Directions.
Convert the lines, starting with the first line of the items and going on through the line containing "scientific name: Caprimulgus macrurus", into a Markdown table with the columns Row and Entry. Number each row and leave out blank lines.

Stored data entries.
----------
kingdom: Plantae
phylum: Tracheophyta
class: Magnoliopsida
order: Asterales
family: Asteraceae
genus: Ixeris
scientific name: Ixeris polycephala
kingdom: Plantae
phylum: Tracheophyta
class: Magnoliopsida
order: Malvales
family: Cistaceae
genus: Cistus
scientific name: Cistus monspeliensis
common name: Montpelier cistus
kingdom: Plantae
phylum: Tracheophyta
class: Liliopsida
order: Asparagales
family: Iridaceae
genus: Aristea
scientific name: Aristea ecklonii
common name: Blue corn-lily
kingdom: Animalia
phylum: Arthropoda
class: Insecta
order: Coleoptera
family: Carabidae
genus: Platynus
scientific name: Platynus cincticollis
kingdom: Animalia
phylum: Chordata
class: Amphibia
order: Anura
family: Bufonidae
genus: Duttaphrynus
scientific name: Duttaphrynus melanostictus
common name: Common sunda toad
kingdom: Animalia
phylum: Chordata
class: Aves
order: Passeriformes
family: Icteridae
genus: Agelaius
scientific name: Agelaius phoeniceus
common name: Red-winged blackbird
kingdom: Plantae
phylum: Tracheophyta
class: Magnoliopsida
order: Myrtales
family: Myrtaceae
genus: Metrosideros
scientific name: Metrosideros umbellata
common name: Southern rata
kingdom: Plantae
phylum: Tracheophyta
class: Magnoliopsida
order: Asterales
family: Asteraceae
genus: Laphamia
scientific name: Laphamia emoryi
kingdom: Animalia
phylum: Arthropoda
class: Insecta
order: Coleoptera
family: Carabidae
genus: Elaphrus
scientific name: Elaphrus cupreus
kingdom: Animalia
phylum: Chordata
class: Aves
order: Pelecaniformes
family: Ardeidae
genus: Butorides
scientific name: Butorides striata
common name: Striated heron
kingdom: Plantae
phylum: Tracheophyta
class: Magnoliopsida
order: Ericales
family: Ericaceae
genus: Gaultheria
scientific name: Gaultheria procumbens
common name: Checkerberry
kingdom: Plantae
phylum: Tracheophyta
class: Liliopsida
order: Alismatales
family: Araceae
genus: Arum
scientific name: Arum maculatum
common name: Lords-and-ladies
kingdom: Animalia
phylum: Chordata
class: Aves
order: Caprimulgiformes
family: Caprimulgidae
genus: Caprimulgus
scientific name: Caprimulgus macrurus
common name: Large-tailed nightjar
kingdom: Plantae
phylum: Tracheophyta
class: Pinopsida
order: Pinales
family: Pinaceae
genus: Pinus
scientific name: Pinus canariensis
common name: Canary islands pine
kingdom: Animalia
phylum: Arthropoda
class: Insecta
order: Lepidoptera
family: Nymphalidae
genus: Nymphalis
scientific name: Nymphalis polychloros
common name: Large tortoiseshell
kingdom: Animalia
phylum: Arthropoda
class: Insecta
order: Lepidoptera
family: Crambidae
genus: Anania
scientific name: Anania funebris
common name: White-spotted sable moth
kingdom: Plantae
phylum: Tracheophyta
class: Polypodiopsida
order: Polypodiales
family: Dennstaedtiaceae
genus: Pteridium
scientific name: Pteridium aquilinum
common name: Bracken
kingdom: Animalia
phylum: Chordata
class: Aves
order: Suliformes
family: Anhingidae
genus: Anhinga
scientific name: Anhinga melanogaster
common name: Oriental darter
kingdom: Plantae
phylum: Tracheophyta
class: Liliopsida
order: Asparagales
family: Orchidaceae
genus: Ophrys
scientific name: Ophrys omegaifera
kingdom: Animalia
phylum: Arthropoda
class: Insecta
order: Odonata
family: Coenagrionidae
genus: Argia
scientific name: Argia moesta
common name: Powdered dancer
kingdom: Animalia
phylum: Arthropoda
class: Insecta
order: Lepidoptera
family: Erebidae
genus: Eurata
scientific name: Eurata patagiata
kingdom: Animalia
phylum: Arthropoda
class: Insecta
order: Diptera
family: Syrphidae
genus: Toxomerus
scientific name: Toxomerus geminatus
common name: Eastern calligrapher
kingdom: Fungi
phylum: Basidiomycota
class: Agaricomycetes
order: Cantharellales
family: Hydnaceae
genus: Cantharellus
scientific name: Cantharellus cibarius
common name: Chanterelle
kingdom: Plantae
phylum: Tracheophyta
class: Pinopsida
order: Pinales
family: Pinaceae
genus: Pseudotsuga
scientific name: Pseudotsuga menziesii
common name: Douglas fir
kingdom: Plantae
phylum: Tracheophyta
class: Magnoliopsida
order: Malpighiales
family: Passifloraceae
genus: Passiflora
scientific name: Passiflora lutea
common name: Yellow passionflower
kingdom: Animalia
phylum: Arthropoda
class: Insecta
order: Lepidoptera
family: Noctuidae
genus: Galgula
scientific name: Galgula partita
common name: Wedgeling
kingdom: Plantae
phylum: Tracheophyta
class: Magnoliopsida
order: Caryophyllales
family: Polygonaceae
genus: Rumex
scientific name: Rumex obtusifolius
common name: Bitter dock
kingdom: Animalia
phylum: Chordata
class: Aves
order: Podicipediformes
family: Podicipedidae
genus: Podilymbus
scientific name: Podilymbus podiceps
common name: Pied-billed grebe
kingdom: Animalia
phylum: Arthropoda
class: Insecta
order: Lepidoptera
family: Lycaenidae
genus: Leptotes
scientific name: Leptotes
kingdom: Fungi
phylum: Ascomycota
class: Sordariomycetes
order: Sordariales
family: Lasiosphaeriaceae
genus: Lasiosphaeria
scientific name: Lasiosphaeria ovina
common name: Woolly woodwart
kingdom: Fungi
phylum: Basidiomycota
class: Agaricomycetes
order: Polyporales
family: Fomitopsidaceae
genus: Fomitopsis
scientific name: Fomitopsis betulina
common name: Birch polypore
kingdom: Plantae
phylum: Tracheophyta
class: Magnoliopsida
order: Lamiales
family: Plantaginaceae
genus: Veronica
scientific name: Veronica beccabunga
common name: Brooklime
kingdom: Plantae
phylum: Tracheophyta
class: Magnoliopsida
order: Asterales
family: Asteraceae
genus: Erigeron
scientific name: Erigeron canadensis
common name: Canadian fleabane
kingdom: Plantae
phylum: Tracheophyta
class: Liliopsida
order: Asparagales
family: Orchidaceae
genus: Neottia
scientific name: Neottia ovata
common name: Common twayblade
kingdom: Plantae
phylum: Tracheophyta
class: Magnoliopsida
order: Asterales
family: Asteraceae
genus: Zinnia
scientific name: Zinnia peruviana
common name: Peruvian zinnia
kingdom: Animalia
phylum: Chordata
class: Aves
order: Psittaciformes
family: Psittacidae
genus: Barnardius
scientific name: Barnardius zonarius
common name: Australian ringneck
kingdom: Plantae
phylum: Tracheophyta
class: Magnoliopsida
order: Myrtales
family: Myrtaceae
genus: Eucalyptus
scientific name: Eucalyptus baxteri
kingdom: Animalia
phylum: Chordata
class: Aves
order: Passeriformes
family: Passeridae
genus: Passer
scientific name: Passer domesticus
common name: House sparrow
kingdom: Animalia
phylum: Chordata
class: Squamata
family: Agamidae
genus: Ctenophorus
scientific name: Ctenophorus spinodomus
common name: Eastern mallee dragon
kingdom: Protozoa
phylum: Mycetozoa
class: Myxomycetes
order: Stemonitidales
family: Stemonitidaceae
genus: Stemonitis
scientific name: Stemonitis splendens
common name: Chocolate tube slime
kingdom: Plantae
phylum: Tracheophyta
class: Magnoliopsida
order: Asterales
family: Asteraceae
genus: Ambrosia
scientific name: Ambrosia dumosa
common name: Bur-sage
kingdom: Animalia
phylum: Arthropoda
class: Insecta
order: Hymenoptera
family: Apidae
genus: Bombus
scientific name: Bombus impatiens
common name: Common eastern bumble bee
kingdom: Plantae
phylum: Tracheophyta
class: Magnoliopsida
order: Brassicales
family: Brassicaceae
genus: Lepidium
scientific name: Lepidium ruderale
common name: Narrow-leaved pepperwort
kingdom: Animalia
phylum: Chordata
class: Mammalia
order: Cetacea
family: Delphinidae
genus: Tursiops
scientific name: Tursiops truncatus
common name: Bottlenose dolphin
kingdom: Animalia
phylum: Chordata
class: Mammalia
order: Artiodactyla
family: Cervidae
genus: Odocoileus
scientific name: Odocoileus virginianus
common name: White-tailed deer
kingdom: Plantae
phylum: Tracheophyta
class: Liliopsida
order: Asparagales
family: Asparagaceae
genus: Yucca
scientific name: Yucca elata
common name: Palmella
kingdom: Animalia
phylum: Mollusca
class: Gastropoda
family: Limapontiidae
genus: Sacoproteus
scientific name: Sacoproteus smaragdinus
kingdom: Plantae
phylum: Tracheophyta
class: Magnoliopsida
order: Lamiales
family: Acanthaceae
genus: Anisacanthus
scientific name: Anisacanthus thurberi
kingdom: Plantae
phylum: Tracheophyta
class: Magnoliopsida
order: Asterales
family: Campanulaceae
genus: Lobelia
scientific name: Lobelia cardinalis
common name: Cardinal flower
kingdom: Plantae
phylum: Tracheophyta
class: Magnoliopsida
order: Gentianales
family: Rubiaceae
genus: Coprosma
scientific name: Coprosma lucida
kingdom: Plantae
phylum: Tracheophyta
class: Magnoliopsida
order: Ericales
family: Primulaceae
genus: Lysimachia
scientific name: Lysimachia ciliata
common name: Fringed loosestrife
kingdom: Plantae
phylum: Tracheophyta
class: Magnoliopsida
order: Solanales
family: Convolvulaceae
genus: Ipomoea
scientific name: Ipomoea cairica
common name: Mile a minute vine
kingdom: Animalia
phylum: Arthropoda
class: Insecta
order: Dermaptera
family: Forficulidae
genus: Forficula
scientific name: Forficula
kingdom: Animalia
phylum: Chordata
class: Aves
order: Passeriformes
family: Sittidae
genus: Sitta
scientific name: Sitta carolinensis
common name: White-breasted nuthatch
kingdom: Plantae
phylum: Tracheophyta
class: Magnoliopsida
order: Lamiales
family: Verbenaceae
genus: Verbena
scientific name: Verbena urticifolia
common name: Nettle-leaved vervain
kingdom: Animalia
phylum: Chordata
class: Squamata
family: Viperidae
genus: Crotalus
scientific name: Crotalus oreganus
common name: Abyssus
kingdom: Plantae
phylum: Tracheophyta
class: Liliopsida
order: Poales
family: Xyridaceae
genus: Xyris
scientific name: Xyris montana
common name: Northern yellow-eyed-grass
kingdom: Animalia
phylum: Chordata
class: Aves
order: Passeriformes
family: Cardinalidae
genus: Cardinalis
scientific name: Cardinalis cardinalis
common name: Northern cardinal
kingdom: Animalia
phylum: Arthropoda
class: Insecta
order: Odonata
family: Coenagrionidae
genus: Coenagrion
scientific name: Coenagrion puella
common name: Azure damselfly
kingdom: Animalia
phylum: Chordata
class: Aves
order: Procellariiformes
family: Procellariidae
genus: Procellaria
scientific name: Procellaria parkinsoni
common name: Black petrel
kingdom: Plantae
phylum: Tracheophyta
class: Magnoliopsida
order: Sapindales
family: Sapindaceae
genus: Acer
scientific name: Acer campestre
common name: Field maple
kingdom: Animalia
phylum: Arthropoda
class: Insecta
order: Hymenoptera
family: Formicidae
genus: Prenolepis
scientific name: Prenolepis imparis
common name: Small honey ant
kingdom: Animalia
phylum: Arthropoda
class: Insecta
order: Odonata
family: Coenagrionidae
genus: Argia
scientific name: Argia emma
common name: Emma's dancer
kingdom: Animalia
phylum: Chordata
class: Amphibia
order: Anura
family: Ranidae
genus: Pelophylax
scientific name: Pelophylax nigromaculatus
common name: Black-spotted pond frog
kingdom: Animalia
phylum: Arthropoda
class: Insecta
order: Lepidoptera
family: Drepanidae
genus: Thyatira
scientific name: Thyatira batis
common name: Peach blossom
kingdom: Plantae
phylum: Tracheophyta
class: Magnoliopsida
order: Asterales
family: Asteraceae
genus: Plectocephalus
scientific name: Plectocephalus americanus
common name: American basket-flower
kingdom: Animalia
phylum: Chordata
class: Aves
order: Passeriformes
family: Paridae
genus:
----------
Answer to the exercise.
| Row | Entry |
|---|---|
| 1 | kingdom: Plantae |
| 2 | phylum: Tracheophyta |
| 3 | class: Magnoliopsida |
| 4 | order: Asterales |
| 5 | family: Asteraceae |
| 6 | genus: Ixeris |
| 7 | scientific name: Ixeris polycephala |
| 8 | kingdom: Plantae |
| 9 | phylum: Tracheophyta |
| 10 | class: Magnoliopsida |
| 11 | order: Malvales |
| 12 | family: Cistaceae |
| 13 | genus: Cistus |
| 14 | scientific name: Cistus monspeliensis |
| 15 | common name: Montpelier cistus |
| 16 | kingdom: Plantae |
| 17 | phylum: Tracheophyta |
| 18 | class: Liliopsida |
| 19 | order: Asparagales |
| 20 | family: Iridaceae |
| 21 | genus: Aristea |
| 22 | scientific name: Aristea ecklonii |
| 23 | common name: Blue corn-lily |
| 24 | kingdom: Animalia |
| 25 | phylum: Arthropoda |
| 26 | class: Insecta |
| 27 | order: Coleoptera |
| 28 | family: Carabidae |
| 29 | genus: Platynus |
| 30 | scientific name: Platynus cincticollis |
| 31 | kingdom: Animalia |
| 32 | phylum: Chordata |
| 33 | class: Amphibia |
| 34 | order: Anura |
| 35 | family: Bufonidae |
| 36 | genus: Duttaphrynus |
| 37 | scientific name: Duttaphrynus melanostictus |
| 38 | common name: Common sunda toad |
| 39 | kingdom: Animalia |
| 40 | phylum: Chordata |
| 41 | class: Aves |
| 42 | order: Passeriformes |
| 43 | family: Icteridae |
| 44 | genus: Agelaius |
| 45 | scientific name: Agelaius phoeniceus |
| 46 | common name: Red-winged blackbird |
| 47 | kingdom: Plantae |
| 48 | phylum: Tracheophyta |
| 49 | class: Magnoliopsida |
| 50 | order: Myrtales |
| 51 | family: Myrtaceae |
| 52 | genus: Metrosideros |
| 53 | scientific name: Metrosideros umbellata |
| 54 | common name: Southern rata |
| 55 | kingdom: Plantae |
| 56 | phylum: Tracheophyta |
| 57 | class: Magnoliopsida |
| 58 | order: Asterales |
| 59 | family: Asteraceae |
| 60 | genus: Laphamia |
| 61 | scientific name: Laphamia emoryi |
| 62 | kingdom: Animalia |
| 63 | phylum: Arthropoda |
| 64 | class: Insecta |
| 65 | order: Coleoptera |
| 66 | family: Carabidae |
| 67 | genus: Elaphrus |
| 68 | scientific name: Elaphrus cupreus |
| 69 | kingdom: Animalia |
| 70 | phylum: Chordata |
| 71 | class: Aves |
| 72 | order: Pelecaniformes |
| 73 | family: Ardeidae |
| 74 | genus: Butorides |
| 75 | scientific name: Butorides striata |
| 76 | common name: Striated heron |
| 77 | kingdom: Plantae |
| 78 | phylum: Tracheophyta |
| 79 | class: Magnoliopsida |
| 80 | order: Ericales |
| 81 | family: Ericaceae |
| 82 | genus: Gaultheria |
| 83 | scientific name: Gaultheria procumbens |
| 84 | common name: Checkerberry |
| 85 | kingdom: Plantae |
| 86 | phylum: Tracheophyta |
| 87 | class: Liliopsida |
| 88 | order: Alismatales |
| 89 | family: Araceae |
| 90 | genus: Arum |
| 91 | scientific name: Arum maculatum |
| 92 | common name: Lords-and-ladies |
| 93 | kingdom: Animalia |
| 94 | phylum: Chordata |
| 95 | class: Aves |
| 96 | order: Caprimulgiformes |
| 97 | family: Caprimulgidae |
| 98 | genus: Caprimulgus |
| 99 | scientific name: Caprimulgus macrurus |